El domingo 30 de noviembre de 2025 iniciamos un nuevo año litúrgico con el comienzo del Adviento. Durante estas semanas, que nos conducen hasta el 24 de diciembre, la Iglesia nos invita a preparar el corazón para acoger la venida del Salvador. El Adviento se convierte cada año en una oportunidad de renovación que nos introduce en la Navidad y en su Misterio.

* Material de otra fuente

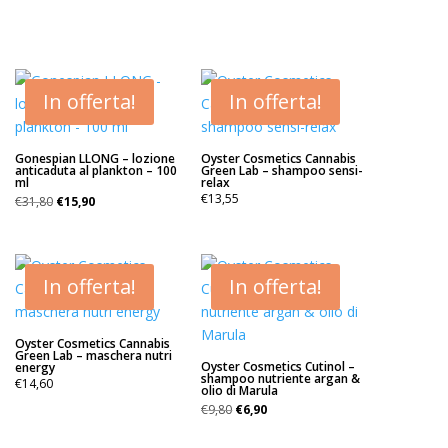
In offerta!
In offerta!
Gonespian LLONG – lozione
Oyster Cosmetics Cannabis
anticaduta al plankton – 100
Green Lab – shampoo sensi-
ml
relax
Il
Il
€
13,55
€
31,80
€
15,90
prezzo
prezzo
originale
attuale
era:
è:
€31,80.
€15,90.
In offerta!
In offerta!
Oyster Cosmetics Cannabis
Green Lab – maschera nutri
Oyster Cosmetics Cutinol –
energy
shampoo nutriente argan &
€
14,60
olio di Marula
Il
Il
€
9,80
€
6,90
prezzo
prezzo
originale
attuale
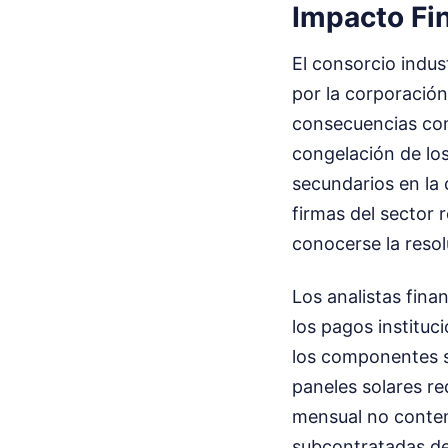
Impacto Fi
El consorcio indust
por la corporació
consecuencias come
congelación de lo
secundarios en la 
firmas del sector r
conocerse la resol
Los analistas fina
los pagos institu
los componentes se
paneles solares r
mensual no contemp
subcontratadas del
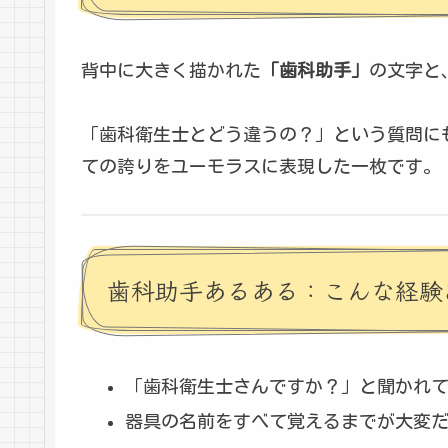
背中に大きく描かれた
「歯科助手」
の文字と
「歯科衛生士とどう違うの？」という質問に
ての誇りをユーモラスに表現した一枚です。
歯科助手あるある：こんな経験
「歯科衛生士さんですか？」と聞かれ
器具の名前をすべて覚えるまでが大変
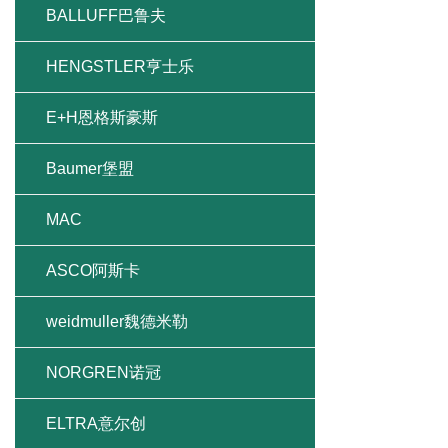
BALLUFF巴鲁夫
HENGSTLER亨士乐
E+H恩格斯豪斯
Baumer堡盟
MAC
ASCO阿斯卡
weidmuller魏德米勒
NORGREN诺冠
ELTRA意尔创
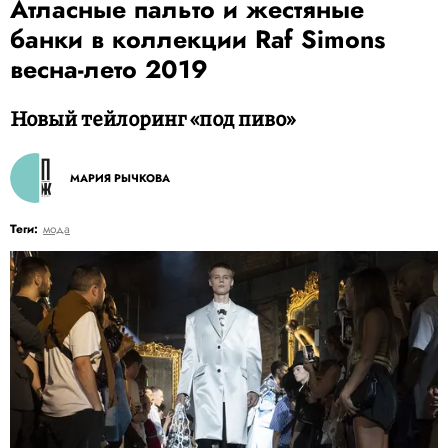
Атласные пальто и жестяные
банки в коллекции Raf Simons
весна-лето 2019
Новый тейлоринг «под пиво»
МАРИЯ РЫЧКОВА
Теги:
мода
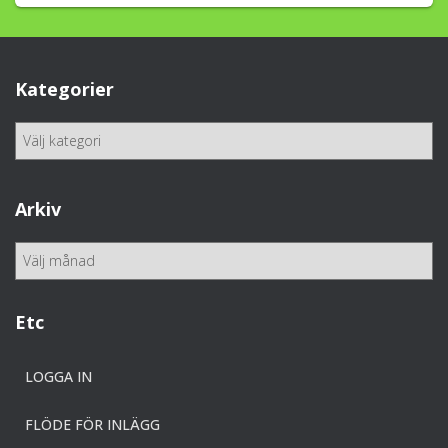
Kategorier
K
a
t
e
Arkiv
g
o
A
r
r
i
k
e
i
Etc
r
v
LOGGA IN
FLÖDE FÖR INLÄGG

En estas semanas podemos compartir símbolos previos a la Navidad, como la corona de Adviento con las cuatro velas, que no es propiamente un signo litúrgico, pero nos va haciendo presente el camino de nuestra preparación personal. O el color morado de los ornamentos en la Iglesia, aunque en el tercer domingo de Adviento -“Gaudete”- se suavizará en el rosa, haciendo presente la esperanza y nos recuerda que estamos en un tiempo de preparación. Y sobre todo, una llamada resonará fuertemente en la Palabra de Dios, en boca de Isaías, Juan el Bautista y la Virgen María: ¡Preparad el camino del Señor!
Este Adviento 2025 es un tiempo especialmente propicio para la conversión y para fortalecer nuestra fe, tanto personal como comunitaria. Al igual que María se preparó para el nacimiento de Jesús, también nosotros estamos llamados a vivir este tiempo con esperanza y apertura interior.
Que este Adviento nos ayude a crecer como comunidad educativa abierta, solidaria y esperanzada, y que cada día sepamos preparar nuestro corazón —y nuestro entorno— para acoger con alegría la presencia de Jesús entre nosotros.